Davalı vekili istinaf dilekçesinde, dava konusu uyuşmazlığa ilişkin yürürlüğe giren 6719 sayılı Kanun’daki bahsi geçen ilgili düzenlemeler gereği söz konusu davanın reddini talep ettiklerini, davanın süresinde açılmadığını, husumet yönünden de reddi gerektiğini, perakende satış hizmet bedelinin muhatabı…olduğundan HMK madde 124/3 gereğince taraf değişikliği talebinde bulunduklarını, iptal kararının geçmişe yönelik uygulanmasının fiilen ve hukuken imkânsız olduğunu, mahkeme tarafından davacının o dönemde serbest tüketici limitini geçmesine rağmen serbest tüketici olma hakkını kullanıp kullanmadığının, ikili anlaşma yoluyla tedarikçisini seçip seçmediğinin araştırılması gerektiğini, davacının ödemiş olduğu miktar belli olduğundan fazlaya ilişkin hakkın saklı tutulmasına muvafakat etmediklerini, davacı taraf için belirlenen vekâlet ücretinin fazla ve davalı için belirlenen vekâlet ücretinin ise az olduğunu ileri sürerek, kararın kaldırılmasına ve davanın reddine karar verilmesini talep etmiştir.
GEREKÇE: Davada, elektrik abonesi olan davacı şirketten Ocak 2008-Aralık 2010 dönemleri arasında fazla tahsil edilen Perakende Satış Hizmet bedelinin davalıdan tahsili talep edilmektedir.
Taraflar arasında elektrik abone sözleşmesinin düzenlendiği anlaşılmaktadır.
Danıştay 13. Dairesinin 06.04.2011 tarih ve….sayılı kararıyla, 5496 sayılı Elektrik Piyasası kanununda Değişiklik Yapılmasına dair kanun ile 4628 sayılı Elektrik Piyasası kanuna eklenen geçici 9. madde uyarınca… tarafından verilen 875 sayılı Kurul kararının ekinde yer alan 20 dağıtım şirketi için Gelir Gereksinimi Hesaplanması ve Tarife Metodolojisinin Perakende Satış Tarifesinin geçiş döneminde uygulanmasına ilişkin II.Bölümünün B bendi olan; “Sayaç okuma ve faturalandırma hizmetlerine ilişkin maliyetlerin abone grubuna ve tüketilen enerji miktarına göre değişiklik gösterecek maliyetler olmadığı ve bu nedenle abone başına sabit bir ücret uygulanması gerektiğinin ortada olduğu, kaldı ki buna ilişkin maliyetlerin metodolojinin 1. bölümünde abone başına sabit bir ücret olarak belirlendiğinin açık şekilde ifade edildiği” belirtilmek suretiyle iptal edilmiştir.

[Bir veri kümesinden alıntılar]
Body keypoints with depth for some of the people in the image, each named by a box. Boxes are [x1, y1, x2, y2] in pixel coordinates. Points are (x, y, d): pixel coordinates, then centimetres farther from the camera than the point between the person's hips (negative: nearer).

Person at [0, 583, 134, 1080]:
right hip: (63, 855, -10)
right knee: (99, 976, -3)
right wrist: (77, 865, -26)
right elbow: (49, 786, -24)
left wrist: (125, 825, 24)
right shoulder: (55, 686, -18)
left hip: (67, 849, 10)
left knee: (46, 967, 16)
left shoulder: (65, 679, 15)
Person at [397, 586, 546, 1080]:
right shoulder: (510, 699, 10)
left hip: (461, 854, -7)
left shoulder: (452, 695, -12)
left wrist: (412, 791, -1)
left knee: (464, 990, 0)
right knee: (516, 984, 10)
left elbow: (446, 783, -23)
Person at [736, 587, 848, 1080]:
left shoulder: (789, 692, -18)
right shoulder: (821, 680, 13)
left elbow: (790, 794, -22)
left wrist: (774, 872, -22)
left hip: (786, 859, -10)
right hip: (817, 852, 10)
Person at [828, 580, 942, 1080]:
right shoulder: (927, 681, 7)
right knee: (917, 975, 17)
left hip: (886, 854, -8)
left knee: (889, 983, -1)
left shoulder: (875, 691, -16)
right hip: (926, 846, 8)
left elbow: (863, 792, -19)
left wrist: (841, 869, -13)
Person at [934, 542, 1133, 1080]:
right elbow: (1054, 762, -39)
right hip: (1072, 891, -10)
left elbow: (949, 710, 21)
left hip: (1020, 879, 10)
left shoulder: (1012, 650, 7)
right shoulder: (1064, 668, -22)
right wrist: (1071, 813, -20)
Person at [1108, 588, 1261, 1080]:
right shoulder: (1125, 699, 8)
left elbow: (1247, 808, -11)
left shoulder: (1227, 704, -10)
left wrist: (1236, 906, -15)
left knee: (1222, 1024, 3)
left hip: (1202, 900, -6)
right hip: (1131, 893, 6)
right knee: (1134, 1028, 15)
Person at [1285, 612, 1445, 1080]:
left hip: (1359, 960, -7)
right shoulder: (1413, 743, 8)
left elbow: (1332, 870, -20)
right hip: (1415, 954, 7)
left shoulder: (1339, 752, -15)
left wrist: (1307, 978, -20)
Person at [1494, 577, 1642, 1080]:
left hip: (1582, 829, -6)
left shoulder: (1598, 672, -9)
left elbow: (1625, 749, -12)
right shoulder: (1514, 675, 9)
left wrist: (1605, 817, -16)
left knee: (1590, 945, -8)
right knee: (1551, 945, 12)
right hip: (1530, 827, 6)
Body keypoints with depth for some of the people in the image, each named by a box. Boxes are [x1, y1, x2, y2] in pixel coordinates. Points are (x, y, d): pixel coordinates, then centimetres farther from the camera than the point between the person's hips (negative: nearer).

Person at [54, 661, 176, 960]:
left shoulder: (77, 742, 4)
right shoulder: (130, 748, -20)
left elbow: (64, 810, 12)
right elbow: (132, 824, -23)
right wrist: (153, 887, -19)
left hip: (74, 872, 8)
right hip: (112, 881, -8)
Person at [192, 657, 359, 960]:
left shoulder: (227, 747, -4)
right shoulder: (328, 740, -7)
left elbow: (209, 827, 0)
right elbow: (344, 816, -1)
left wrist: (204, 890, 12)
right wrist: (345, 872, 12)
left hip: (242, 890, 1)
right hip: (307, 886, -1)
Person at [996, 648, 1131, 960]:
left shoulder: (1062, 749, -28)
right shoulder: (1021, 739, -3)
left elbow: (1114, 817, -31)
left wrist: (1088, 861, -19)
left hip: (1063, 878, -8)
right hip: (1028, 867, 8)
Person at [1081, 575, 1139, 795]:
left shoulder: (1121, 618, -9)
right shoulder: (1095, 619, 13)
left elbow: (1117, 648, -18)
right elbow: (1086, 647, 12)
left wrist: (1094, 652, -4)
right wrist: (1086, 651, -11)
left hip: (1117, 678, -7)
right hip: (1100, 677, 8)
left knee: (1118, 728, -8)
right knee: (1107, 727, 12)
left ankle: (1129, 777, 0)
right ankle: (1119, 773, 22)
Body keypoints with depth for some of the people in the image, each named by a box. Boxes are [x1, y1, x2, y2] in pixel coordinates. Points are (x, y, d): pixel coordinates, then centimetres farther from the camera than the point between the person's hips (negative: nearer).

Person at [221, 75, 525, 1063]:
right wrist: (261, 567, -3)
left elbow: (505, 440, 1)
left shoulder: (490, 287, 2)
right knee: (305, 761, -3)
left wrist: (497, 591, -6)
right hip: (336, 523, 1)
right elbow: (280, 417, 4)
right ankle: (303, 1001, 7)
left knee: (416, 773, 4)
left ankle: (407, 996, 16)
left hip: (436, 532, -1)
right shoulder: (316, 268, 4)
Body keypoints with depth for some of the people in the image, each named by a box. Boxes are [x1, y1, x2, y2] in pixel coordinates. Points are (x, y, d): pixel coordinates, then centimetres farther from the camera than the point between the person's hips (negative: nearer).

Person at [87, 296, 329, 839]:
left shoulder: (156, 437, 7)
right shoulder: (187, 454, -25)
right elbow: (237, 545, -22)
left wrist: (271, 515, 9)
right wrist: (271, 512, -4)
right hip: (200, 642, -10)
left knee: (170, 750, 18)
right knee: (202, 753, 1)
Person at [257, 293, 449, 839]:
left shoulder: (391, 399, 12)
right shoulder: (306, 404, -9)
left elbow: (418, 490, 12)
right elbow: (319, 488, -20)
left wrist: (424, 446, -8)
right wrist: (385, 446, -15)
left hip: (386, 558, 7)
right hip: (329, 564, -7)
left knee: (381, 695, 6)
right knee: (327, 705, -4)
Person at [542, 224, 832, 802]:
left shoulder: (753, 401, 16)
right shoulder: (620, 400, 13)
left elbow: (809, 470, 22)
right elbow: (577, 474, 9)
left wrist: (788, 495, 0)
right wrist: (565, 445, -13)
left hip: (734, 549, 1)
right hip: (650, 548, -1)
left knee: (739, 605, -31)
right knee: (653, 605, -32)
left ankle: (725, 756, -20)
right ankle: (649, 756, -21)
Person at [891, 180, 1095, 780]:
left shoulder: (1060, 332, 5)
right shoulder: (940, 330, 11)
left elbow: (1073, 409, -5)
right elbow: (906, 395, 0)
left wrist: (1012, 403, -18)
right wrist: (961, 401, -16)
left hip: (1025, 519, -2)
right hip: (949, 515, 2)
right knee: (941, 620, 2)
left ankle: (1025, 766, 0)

## [Çözülecek Problemler]
a – Karar metnine göre Danıştay 13. Dairesi, tarife metodolojisinin II. Bölümünün B bendini hangi gerekçeyle iptal etmiştir? Bir ile üç cümle arasında açıklayın.
b – Perakende satış hizmet bedeline ilişkin karar metnini, son cümlesinden sonraki kısmı yazarak sürdürün.
Öğelerin bu çalışmada hiçbir işlevi yoktur.

## [Cevap Anahtarı]
a – Sayaç okuma ve faturalandırma hizmetlerinin maliyetleri abone grubuna ve tüketilen enerji miktarına göre değişmediğinden, bu hizmetler için abone başına sabit bir ücret uygulanması gerekir. Ayrıca bu maliyetler, metodolojinin 1. bölümünde zaten abone başına sabit bir ücret olarak belirlenmiştir.

b –
Danıştay İdari Dava Daireleri Kurulu ise Danıştay 13. Dairesinin 06.04.2011 tarih ve …. sayılı kararının temyiz edilmesi üzerine 24.05.2012 tarih ve… sayılı kararı ile “davacı şirketin ürettiği elektriği serbest tüketicilere sattığı ve perakende satış hizmet tarifesinin … üzerinden alınmasına ilişkin kuralın “Serbest tüketiciler” yönünden hukuka aykırı olduğu iddiasında bulunduğunun anlaşıldığı, bu durumda davacının dava konusu işlemlerin iptali isteminin “Serbest tüketiciler”e yönelik olduğu dikkate alındığından, Daire kararının da “Serbest tüketiciler”le sınırlı olarak uygulanacağı belirtilerek onanmıştır.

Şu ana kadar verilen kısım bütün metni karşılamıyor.